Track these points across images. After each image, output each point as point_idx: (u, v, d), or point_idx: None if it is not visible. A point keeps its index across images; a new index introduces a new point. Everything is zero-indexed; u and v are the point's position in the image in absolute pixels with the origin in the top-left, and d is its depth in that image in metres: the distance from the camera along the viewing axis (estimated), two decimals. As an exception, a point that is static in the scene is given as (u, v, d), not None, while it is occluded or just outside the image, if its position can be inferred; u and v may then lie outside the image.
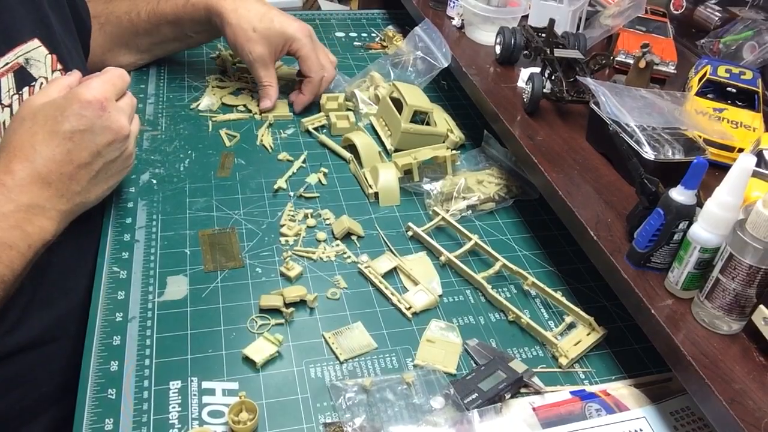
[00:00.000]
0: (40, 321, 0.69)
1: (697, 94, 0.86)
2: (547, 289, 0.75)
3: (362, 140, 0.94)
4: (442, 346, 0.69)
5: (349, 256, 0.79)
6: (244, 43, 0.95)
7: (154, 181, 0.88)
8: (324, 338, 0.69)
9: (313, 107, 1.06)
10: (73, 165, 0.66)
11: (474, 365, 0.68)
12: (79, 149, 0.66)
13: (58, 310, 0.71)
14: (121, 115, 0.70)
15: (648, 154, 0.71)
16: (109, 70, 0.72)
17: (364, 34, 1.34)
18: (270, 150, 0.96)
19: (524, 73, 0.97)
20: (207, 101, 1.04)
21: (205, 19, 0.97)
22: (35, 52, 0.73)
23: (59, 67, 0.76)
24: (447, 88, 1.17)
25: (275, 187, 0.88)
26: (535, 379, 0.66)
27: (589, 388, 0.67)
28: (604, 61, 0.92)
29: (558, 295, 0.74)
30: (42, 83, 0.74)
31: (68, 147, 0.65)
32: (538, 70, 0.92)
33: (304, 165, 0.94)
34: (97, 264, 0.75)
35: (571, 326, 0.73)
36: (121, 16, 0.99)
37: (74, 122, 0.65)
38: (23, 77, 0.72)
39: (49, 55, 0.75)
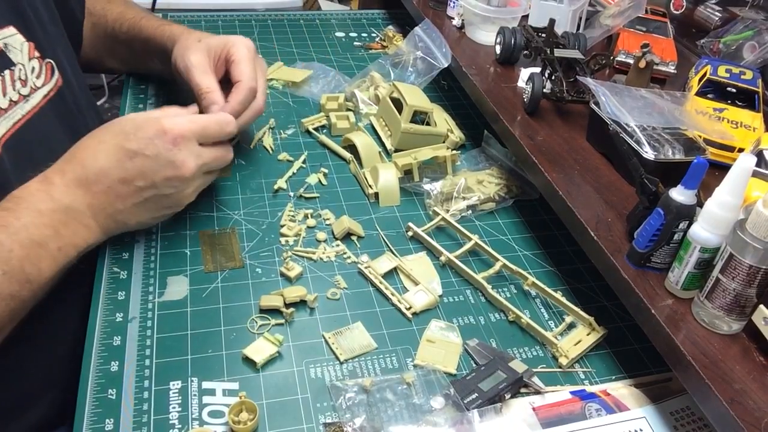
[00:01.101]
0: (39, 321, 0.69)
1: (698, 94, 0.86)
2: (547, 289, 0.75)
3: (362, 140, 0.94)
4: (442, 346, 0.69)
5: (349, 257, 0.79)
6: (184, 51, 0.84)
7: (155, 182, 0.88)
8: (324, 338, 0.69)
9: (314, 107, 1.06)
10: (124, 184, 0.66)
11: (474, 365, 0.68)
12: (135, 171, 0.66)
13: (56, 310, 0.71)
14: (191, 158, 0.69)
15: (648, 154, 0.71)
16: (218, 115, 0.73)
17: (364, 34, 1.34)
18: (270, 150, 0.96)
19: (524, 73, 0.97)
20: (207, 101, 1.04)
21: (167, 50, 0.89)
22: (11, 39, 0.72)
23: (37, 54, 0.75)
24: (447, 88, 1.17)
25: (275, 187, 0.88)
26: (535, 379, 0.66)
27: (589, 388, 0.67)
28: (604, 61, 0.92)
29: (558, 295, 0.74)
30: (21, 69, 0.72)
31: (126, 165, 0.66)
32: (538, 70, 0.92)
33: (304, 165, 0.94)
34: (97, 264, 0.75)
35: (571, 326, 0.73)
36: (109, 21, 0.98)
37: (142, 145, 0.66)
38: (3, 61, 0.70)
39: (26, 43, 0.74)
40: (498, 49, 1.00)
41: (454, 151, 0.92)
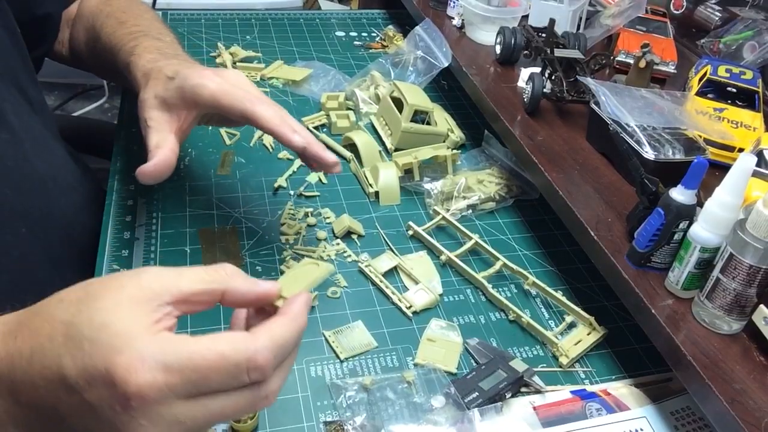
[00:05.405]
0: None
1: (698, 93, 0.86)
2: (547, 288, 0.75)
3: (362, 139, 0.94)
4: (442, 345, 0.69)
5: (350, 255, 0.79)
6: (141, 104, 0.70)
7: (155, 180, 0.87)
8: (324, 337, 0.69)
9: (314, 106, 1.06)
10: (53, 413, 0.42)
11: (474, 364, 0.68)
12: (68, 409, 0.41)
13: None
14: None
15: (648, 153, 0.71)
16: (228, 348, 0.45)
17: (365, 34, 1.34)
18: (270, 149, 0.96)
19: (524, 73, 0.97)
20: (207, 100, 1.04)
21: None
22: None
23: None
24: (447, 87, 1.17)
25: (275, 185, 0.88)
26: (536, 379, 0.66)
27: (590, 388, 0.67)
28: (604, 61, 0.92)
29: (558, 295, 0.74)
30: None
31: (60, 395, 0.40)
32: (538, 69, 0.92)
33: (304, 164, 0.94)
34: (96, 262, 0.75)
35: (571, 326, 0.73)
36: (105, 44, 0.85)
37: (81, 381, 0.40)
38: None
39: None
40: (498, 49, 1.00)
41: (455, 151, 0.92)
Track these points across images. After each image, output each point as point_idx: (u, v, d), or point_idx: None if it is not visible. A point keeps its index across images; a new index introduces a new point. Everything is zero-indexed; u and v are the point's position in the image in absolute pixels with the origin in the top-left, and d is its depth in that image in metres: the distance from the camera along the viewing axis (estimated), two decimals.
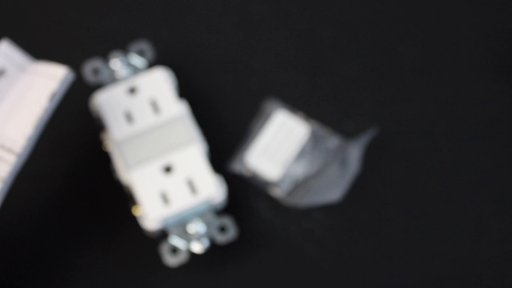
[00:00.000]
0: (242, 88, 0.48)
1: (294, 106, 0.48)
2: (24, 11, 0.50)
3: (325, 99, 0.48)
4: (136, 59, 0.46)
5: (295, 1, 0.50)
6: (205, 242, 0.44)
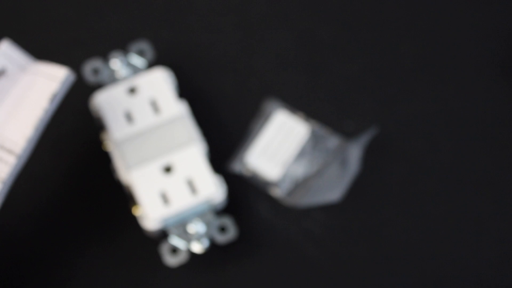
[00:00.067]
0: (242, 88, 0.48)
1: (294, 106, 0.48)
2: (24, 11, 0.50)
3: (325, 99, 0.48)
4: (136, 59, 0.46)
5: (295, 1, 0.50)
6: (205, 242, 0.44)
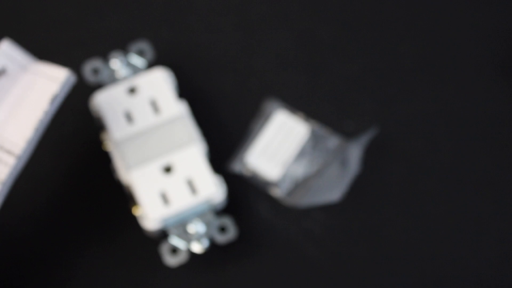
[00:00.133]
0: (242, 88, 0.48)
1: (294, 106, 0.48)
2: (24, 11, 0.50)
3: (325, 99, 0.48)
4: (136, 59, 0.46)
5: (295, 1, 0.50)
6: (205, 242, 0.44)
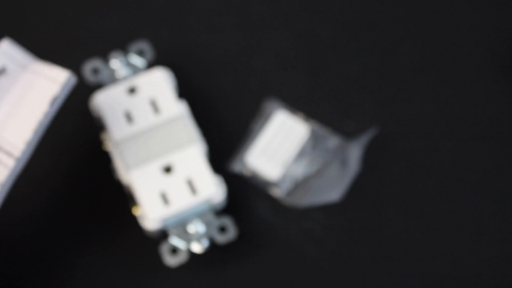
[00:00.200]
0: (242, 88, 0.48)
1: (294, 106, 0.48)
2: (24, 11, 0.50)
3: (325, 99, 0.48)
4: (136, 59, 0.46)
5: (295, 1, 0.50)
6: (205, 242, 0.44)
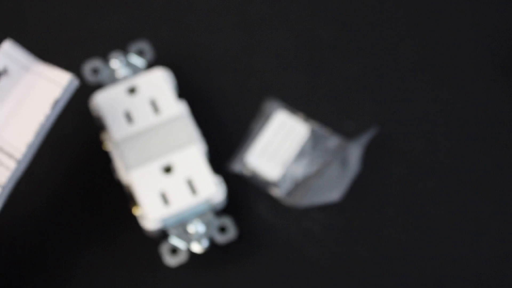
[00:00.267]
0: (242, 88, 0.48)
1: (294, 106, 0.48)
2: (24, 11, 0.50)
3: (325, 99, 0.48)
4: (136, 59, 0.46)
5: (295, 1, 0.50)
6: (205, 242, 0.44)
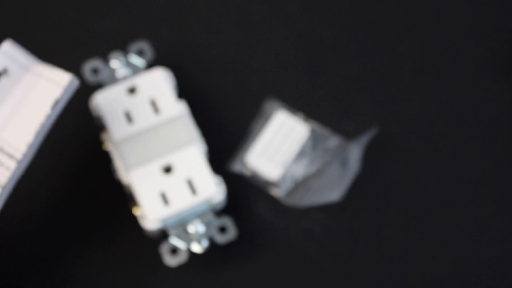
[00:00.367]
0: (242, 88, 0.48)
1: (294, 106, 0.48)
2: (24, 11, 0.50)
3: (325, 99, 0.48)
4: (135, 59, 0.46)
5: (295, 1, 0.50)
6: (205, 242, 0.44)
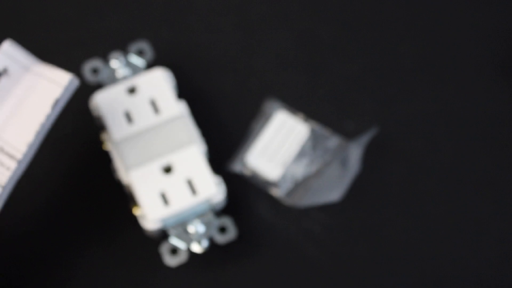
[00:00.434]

☆ ☆ ☆ ☆

**WHAT YOU ARE ASKED TO DO:** From the first line to the last, repeat the records exactly and skip the pictures.

**OUTPUT FOR THIS EXERCISE:**
Track these points across images. After each image, output each point as point_idx: (u, v, d), or point_idx: None if it is not visible. A point keeps its index across images; a new index introduces a new point. Everything is zero-indexed; u and v are the point's position in the image in absolute pixels with the origin in the top-left, and d is its depth in that image in metres: the distance from the camera along the viewing axis (estimated), two decimals. As an exception, a point that is static in the scene is given as (u, v, d), not None, while it is occluded or just outside the image, if its position can be inferred; u and v may then lie outside the image.
[00:00.000]
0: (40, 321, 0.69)
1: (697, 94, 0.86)
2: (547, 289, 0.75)
3: (362, 140, 0.94)
4: (442, 346, 0.69)
5: (349, 256, 0.79)
6: (244, 43, 0.95)
7: (154, 181, 0.88)
8: (324, 338, 0.69)
9: (313, 107, 1.06)
10: (73, 165, 0.66)
11: (474, 365, 0.68)
12: (79, 149, 0.66)
13: (58, 310, 0.71)
14: (121, 115, 0.70)
15: (648, 154, 0.71)
16: (109, 70, 0.72)
17: (364, 34, 1.34)
18: (270, 150, 0.96)
19: (524, 73, 0.97)
20: (207, 101, 1.04)
21: (205, 19, 0.97)
22: (35, 52, 0.73)
23: (59, 67, 0.76)
24: (447, 88, 1.17)
25: (275, 187, 0.88)
26: (535, 379, 0.66)
27: (589, 388, 0.67)
28: (604, 61, 0.92)
29: (558, 295, 0.74)
30: (42, 83, 0.74)
31: (68, 147, 0.65)
32: (538, 70, 0.92)
33: (304, 165, 0.94)
34: (97, 264, 0.75)
35: (571, 326, 0.73)
36: (121, 16, 0.99)
37: (74, 122, 0.65)
38: (23, 77, 0.72)
39: (49, 55, 0.75)
[00:01.101]
0: (39, 321, 0.69)
1: (698, 94, 0.86)
2: (547, 289, 0.75)
3: (362, 140, 0.94)
4: (442, 346, 0.69)
5: (349, 257, 0.79)
6: (184, 51, 0.84)
7: (155, 182, 0.88)
8: (324, 338, 0.69)
9: (314, 107, 1.06)
10: (124, 184, 0.66)
11: (474, 365, 0.68)
12: (135, 171, 0.66)
13: (56, 310, 0.71)
14: (191, 158, 0.69)
15: (648, 154, 0.71)
16: (218, 115, 0.73)
17: (364, 34, 1.34)
18: (270, 150, 0.96)
19: (524, 73, 0.97)
20: (207, 101, 1.04)
21: (167, 50, 0.89)
22: (11, 39, 0.72)
23: (37, 54, 0.75)
24: (447, 88, 1.17)
25: (275, 187, 0.88)
26: (535, 379, 0.66)
27: (589, 388, 0.67)
28: (604, 61, 0.92)
29: (558, 295, 0.74)
30: (21, 69, 0.72)
31: (126, 165, 0.66)
32: (538, 70, 0.92)
33: (304, 165, 0.94)
34: (97, 264, 0.75)
35: (571, 326, 0.73)
36: (109, 21, 0.98)
37: (142, 145, 0.66)
38: (3, 61, 0.70)
39: (26, 43, 0.74)
40: (498, 49, 1.00)
41: (454, 151, 0.92)
[00:05.405]
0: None
1: (698, 93, 0.86)
2: (547, 288, 0.75)
3: (362, 139, 0.94)
4: (442, 345, 0.69)
5: (350, 255, 0.79)
6: (141, 104, 0.70)
7: (155, 180, 0.87)
8: (324, 337, 0.69)
9: (314, 106, 1.06)
10: (53, 413, 0.42)
11: (474, 364, 0.68)
12: (68, 409, 0.41)
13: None
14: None
15: (648, 153, 0.71)
16: (228, 348, 0.45)
17: (365, 34, 1.34)
18: (270, 149, 0.96)
19: (524, 73, 0.97)
20: (207, 100, 1.04)
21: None
22: None
23: None
24: (447, 87, 1.17)
25: (275, 185, 0.88)
26: (536, 379, 0.66)
27: (590, 388, 0.67)
28: (604, 61, 0.92)
29: (558, 295, 0.74)
30: None
31: (60, 395, 0.40)
32: (538, 69, 0.92)
33: (304, 164, 0.94)
34: (96, 262, 0.75)
35: (571, 326, 0.73)
36: (105, 44, 0.85)
37: (81, 381, 0.40)
38: None
39: None
40: (498, 49, 1.00)
41: (455, 151, 0.92)
Track these points across images. After each image, output each point as point_idx: (u, v, d), or point_idx: None if it is not visible. A point keeps its index across images; a new index introduces a new point. Everything is zero-indexed; u and v are the point's position in the image in absolute pixels with the origin in the top-left, and d is its depth in that image in metres: the distance from the camera along the viewing axis (estimated), two decimals.
[00:00.000]
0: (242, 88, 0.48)
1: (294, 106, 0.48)
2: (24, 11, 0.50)
3: (325, 99, 0.48)
4: (136, 59, 0.46)
5: (295, 1, 0.50)
6: (205, 242, 0.44)
[00:00.067]
0: (242, 88, 0.48)
1: (294, 106, 0.48)
2: (24, 11, 0.50)
3: (325, 99, 0.48)
4: (136, 59, 0.46)
5: (295, 1, 0.50)
6: (205, 242, 0.44)
[00:00.133]
0: (242, 88, 0.48)
1: (294, 106, 0.48)
2: (24, 11, 0.50)
3: (325, 99, 0.48)
4: (136, 59, 0.46)
5: (295, 1, 0.50)
6: (205, 242, 0.44)
[00:00.200]
0: (242, 88, 0.48)
1: (294, 106, 0.48)
2: (24, 11, 0.50)
3: (325, 99, 0.48)
4: (136, 59, 0.46)
5: (295, 1, 0.50)
6: (205, 242, 0.44)
[00:00.267]
0: (242, 88, 0.48)
1: (294, 106, 0.48)
2: (24, 11, 0.50)
3: (325, 99, 0.48)
4: (136, 59, 0.46)
5: (295, 1, 0.50)
6: (205, 242, 0.44)
[00:00.367]
0: (242, 88, 0.48)
1: (294, 106, 0.48)
2: (24, 11, 0.50)
3: (325, 99, 0.48)
4: (135, 59, 0.46)
5: (295, 1, 0.50)
6: (205, 242, 0.44)
[00:00.434]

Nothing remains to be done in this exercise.